On a related note, we have “Never talk about politics or religion in polite company”. This rule optimizes for interpersonal harmony. It reduces the frequency of loud disagreements with people you otherwise want or need to be around. Unfortunately, it also produces a society in which there is very little awareness of political issues and most people's political positions are never effectively challenged. So here I am, talking to acquaintances about politics and religion, even though I know that will lead to arguments and worse, because I think the large scale long term good outweighs the local immediate bad. Fortunately, this one seems to be on the decline as a social norm, and I regularly find myself surrounded by people who consider these topics fair game. Hopefully more items on this list trend in that direction.

Another example is radical honesty. I take pride in not intentionally misleading people. It's an intentional choice that I've put thousands of hours of thought and discussion into. I know that it will cause problems, but I believe that the benefits outweigh those problems. Almost every time someone engages with me on this subject, they start off trying to explain some alternate course of action that they predict would have achieved similar positive outcomes without the associated negative outcomes. Almost every time one of those people is willing to dive deep into their suggestions, it becomes clear that there was a component of intentional misleading buried in some of their ideas. Often they weren't even aware of it. Without that being brought to their attention, they stick to the original position that the less-negative results could have been achieved without dishonesty.

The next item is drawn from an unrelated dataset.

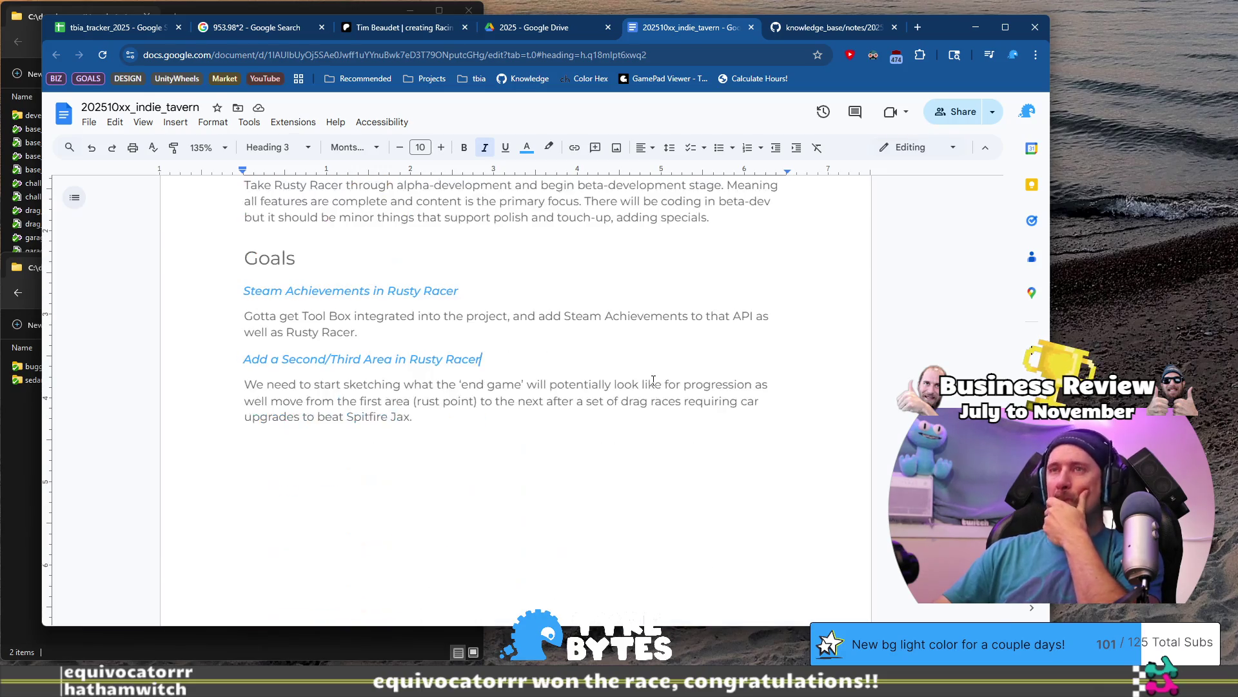
scroll(654, 381, up, 2)
scroll(606, 477, down, 1)
click(586, 481)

There is also paternalism, or avoiding it, in interpersonal interactions. When you and I are interacting on a contentious matter and I can tell it's making you upset, I could walk away. I could judge that your upsetness is more important than whatever other issue we're trying to resolve. This would be extremely patronizing of me toward you. If, instead, I allow you to be the judge of those two priorities, and to decide whether the upsetness or the issue are more important to you, then we're going to have the unpleasant interaction for longer. By committing in advance to not being paternalistic, I am ensuring that more of those negative interpersonal outcomes happen. I judge that the world would be a worse place if I substituted my judgment for yours more often, so I don't do that, even though I know the consequences.

A relatively broad general category is when someone in authority (or even not) is violating my (or your) civil or property rights. The widespread pattern of letting those people get away with that sort of misbehavior is harmful to our entire society. I decline to contribute to that pattern. I conclude that by fighting back against these things, I am moving a very big needle a very small amount. I judge that good to outweigh the harms of the individual confrontations, even though negative outcomes are extremely common.

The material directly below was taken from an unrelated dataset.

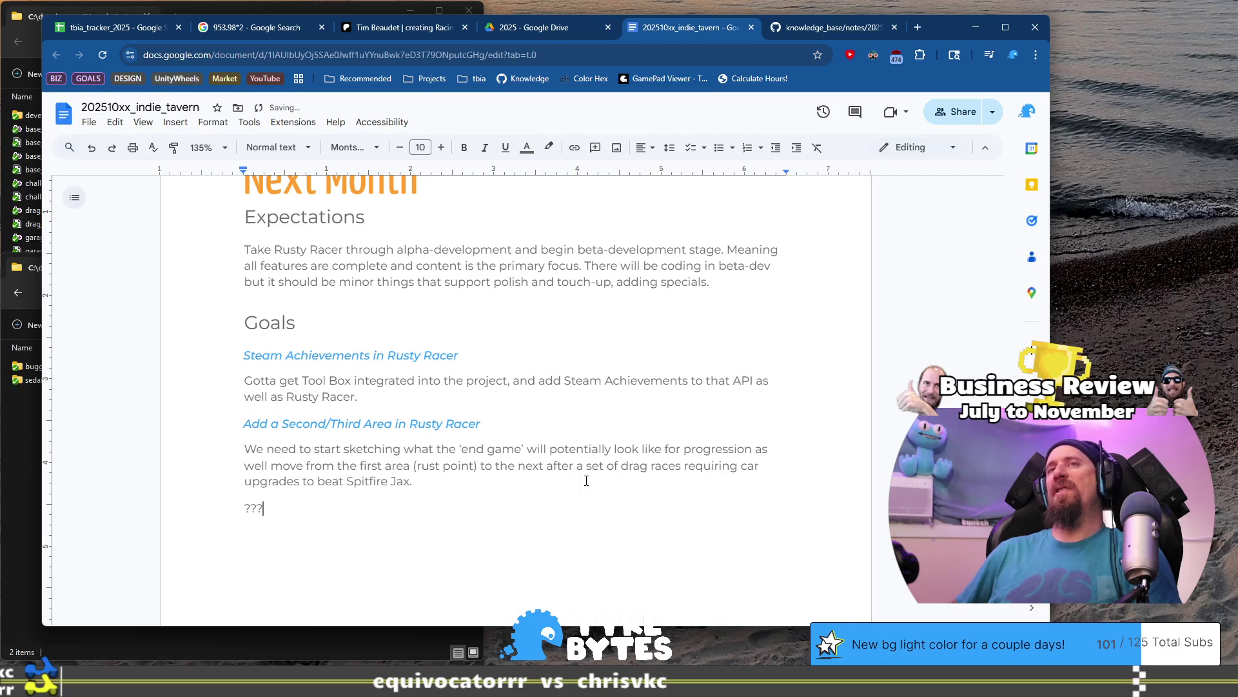
text(N)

As I said in a specific context above, you perceive me as being unreasonably confrontational, even though you don't know how confrontational you would be in the same situation. This actually applies across all of these examples. The most common response I've seen to this is “of course not, I avoid those situations”... but that just brings us back to the question of whether you're helping or harming by avoiding those situations. It's easy to avoid hurt and harm by never doing anything, but I think we can all agree that you should at least occasionally do something, so there must be some acceptable threshold even if you've not thought it through previously.

I could go on. I've encountered many other examples of this thing, including in ways I live my own life, each many separate times. But more examples isn't the point. The point is that there's an underlying pattern here, and that's what I am trying to bring to your attention. My hope is that by gaining even a little understanding of a few of these examples, you'll be able to spot the pattern when it applies to arbitrary other scenarios. That said, I'm happy to discuss other examples that you have in mind, or any of the nuance of the examples I've given above.